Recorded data

=====

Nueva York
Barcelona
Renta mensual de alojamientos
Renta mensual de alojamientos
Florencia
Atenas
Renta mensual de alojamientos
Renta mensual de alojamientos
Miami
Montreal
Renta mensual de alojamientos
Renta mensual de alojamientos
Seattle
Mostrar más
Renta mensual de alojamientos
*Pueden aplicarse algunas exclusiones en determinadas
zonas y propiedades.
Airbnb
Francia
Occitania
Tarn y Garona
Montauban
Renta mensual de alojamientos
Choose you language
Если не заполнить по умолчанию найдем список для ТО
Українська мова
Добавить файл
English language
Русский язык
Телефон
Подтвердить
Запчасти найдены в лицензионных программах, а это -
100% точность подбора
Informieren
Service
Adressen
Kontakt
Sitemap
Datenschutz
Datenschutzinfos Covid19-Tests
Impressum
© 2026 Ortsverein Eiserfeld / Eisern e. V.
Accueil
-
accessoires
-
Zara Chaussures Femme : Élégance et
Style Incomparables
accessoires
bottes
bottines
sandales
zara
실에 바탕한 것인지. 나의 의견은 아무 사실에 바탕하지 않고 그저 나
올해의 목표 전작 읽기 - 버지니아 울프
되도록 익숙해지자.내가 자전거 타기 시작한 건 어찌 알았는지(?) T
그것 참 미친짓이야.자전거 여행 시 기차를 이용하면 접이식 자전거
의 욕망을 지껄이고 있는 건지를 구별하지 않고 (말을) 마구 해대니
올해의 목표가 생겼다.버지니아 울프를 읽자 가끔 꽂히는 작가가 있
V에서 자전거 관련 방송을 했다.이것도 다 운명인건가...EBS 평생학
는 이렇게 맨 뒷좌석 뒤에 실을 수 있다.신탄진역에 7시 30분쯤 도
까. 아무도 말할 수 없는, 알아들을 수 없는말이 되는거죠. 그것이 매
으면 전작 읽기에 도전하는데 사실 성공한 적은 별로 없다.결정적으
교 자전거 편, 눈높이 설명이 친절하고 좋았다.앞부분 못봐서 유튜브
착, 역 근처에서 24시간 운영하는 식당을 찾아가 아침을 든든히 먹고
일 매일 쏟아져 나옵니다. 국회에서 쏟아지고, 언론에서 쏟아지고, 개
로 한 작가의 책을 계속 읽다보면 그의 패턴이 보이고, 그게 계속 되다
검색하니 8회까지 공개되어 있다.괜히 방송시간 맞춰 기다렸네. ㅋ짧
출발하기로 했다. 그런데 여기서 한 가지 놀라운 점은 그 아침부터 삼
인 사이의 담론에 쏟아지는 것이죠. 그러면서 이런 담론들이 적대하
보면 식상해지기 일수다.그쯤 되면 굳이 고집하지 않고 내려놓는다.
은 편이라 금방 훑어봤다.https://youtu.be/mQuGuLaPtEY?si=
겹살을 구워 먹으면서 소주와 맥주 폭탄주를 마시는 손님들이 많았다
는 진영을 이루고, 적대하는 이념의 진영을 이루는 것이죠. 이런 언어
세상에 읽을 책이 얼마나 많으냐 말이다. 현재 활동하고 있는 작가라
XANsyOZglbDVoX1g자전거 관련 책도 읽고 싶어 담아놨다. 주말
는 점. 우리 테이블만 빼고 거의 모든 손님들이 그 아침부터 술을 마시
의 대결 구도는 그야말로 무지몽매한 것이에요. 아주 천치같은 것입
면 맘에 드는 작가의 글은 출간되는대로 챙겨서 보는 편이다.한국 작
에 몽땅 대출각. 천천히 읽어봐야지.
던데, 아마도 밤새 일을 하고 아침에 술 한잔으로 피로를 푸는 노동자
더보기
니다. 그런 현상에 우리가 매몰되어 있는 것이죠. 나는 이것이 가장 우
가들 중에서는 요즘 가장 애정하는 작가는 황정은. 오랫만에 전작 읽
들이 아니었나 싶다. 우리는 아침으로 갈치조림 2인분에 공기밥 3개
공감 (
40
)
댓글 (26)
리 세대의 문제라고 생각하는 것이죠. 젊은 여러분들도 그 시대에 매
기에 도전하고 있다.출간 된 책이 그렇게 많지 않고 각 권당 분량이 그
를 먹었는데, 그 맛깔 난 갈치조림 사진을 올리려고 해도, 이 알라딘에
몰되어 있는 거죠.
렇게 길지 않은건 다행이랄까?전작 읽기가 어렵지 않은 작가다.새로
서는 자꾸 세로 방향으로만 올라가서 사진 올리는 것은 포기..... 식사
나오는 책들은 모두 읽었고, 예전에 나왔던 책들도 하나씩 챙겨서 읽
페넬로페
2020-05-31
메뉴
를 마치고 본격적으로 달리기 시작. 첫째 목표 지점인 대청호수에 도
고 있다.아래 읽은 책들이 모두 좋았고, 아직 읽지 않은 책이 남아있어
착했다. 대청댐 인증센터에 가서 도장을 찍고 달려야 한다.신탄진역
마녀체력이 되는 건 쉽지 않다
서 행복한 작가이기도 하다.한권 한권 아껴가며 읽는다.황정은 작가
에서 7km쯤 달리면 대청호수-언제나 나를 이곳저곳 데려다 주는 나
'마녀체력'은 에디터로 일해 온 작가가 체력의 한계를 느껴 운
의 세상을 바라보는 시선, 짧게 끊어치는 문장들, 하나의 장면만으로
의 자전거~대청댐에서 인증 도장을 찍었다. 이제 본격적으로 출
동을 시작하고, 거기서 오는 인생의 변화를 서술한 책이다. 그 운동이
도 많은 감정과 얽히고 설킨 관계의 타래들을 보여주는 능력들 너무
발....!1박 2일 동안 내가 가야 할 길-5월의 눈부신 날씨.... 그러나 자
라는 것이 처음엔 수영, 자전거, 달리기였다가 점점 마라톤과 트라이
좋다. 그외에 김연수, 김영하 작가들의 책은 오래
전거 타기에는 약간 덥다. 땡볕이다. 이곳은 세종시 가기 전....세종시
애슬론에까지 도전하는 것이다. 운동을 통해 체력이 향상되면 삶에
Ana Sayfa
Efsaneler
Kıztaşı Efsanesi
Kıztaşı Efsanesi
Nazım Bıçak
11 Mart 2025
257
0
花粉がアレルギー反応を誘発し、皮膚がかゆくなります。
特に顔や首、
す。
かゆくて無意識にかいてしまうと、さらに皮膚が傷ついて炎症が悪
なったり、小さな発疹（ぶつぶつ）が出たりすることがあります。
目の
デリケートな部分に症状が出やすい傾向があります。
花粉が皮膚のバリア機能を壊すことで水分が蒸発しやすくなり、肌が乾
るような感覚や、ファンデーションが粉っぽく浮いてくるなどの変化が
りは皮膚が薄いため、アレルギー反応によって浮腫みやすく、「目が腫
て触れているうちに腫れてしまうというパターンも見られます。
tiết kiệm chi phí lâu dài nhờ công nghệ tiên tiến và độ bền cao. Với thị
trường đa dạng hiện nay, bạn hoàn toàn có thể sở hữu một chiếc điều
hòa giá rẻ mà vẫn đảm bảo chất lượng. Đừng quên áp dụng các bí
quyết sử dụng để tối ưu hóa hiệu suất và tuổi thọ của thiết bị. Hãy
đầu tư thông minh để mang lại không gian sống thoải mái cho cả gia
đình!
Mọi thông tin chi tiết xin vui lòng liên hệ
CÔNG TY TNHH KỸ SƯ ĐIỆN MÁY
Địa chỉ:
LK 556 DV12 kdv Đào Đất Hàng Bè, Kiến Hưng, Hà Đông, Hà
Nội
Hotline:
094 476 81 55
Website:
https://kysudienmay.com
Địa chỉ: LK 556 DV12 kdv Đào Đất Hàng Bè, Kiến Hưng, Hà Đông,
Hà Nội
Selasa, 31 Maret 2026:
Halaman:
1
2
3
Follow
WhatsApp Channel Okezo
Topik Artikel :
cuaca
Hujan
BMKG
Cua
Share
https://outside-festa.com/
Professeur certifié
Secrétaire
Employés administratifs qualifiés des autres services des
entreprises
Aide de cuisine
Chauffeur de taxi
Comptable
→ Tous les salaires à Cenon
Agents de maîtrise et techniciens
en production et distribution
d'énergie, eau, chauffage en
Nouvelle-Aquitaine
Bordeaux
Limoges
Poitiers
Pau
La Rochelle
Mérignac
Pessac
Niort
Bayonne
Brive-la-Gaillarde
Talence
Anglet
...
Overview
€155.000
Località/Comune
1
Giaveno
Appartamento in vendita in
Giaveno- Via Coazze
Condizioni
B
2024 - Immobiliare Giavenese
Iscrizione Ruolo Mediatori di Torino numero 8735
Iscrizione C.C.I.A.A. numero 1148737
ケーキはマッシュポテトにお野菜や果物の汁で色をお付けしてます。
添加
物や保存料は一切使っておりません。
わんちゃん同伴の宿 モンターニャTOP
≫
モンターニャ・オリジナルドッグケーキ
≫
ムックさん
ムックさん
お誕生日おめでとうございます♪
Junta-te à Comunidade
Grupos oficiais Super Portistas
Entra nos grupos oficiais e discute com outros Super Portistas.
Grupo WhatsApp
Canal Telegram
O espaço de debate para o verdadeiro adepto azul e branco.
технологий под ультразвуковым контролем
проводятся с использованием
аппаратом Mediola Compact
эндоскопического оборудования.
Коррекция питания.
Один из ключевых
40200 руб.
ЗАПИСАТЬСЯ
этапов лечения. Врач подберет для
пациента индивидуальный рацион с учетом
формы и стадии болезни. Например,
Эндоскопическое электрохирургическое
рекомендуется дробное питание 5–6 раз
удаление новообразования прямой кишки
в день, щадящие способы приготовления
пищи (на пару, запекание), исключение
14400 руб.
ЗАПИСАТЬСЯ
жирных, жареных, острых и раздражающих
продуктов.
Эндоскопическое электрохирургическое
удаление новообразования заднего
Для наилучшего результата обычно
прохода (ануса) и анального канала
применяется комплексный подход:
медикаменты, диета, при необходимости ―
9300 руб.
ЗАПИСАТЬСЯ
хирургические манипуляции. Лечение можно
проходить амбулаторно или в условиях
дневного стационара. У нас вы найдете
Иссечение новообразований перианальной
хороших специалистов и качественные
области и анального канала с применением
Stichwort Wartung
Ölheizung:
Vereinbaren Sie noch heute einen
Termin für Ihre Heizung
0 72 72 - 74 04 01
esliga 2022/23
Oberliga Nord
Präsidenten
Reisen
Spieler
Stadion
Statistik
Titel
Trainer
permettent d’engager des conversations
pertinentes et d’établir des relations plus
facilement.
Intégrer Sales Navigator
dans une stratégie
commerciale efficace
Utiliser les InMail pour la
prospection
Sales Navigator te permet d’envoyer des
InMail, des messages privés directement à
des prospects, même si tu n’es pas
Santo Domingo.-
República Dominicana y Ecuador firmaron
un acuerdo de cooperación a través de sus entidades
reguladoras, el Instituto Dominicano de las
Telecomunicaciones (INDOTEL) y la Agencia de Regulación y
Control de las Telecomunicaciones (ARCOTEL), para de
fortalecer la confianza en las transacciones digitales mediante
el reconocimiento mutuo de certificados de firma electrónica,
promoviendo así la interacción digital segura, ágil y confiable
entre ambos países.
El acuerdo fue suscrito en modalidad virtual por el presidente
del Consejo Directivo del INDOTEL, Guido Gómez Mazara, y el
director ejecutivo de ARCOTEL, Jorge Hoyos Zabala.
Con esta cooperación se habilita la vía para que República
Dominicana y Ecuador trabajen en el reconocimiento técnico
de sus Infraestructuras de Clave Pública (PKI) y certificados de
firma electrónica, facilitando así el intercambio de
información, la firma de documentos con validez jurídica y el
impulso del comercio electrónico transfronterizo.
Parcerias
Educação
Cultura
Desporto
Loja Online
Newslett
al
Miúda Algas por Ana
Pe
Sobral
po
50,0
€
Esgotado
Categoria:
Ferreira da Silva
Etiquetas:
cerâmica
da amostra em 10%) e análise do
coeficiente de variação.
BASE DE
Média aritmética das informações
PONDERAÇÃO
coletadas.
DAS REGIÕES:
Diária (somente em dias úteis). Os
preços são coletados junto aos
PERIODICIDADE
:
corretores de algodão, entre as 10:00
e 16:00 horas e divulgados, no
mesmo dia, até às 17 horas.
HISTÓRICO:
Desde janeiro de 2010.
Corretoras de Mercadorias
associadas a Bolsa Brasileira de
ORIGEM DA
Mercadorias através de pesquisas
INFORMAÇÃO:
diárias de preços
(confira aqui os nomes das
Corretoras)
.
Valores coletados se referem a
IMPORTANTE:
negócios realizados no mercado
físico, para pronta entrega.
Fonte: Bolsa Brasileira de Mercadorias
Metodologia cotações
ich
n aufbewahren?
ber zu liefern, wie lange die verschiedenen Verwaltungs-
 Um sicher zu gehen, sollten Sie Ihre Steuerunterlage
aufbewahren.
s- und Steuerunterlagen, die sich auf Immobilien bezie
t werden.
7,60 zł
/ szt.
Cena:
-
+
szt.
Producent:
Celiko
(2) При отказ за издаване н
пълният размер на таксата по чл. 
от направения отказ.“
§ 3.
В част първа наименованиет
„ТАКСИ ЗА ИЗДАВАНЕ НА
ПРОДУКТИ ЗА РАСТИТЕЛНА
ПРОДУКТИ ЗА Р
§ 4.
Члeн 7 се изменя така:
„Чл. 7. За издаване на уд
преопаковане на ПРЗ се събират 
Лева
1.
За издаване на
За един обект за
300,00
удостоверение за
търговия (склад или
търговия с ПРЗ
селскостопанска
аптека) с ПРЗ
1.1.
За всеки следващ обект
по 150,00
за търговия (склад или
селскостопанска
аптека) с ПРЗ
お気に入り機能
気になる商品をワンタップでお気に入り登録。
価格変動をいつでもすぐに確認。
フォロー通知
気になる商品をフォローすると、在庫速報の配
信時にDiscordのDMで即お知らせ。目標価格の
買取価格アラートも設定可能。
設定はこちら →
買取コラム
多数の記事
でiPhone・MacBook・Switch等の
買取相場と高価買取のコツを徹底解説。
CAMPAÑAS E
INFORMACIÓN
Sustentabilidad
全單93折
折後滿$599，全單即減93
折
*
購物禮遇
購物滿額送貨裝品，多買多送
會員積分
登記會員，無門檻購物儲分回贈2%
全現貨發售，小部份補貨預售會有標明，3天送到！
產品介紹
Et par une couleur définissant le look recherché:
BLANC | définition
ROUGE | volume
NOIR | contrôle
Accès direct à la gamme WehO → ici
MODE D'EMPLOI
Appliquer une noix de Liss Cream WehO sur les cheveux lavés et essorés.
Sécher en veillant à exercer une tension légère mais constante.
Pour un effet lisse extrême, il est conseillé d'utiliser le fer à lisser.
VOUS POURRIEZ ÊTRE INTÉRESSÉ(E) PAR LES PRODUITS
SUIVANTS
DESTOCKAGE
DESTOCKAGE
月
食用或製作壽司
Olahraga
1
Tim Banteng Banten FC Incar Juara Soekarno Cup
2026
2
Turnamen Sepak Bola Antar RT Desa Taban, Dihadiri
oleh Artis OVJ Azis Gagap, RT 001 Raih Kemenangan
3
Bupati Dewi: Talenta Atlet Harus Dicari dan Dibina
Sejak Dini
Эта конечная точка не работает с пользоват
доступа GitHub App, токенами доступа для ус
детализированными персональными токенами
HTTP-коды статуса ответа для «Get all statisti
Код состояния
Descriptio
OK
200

=====

In the records above, how many lines contain the word "Hưng"? Give the number alone.

- _Solution below_
2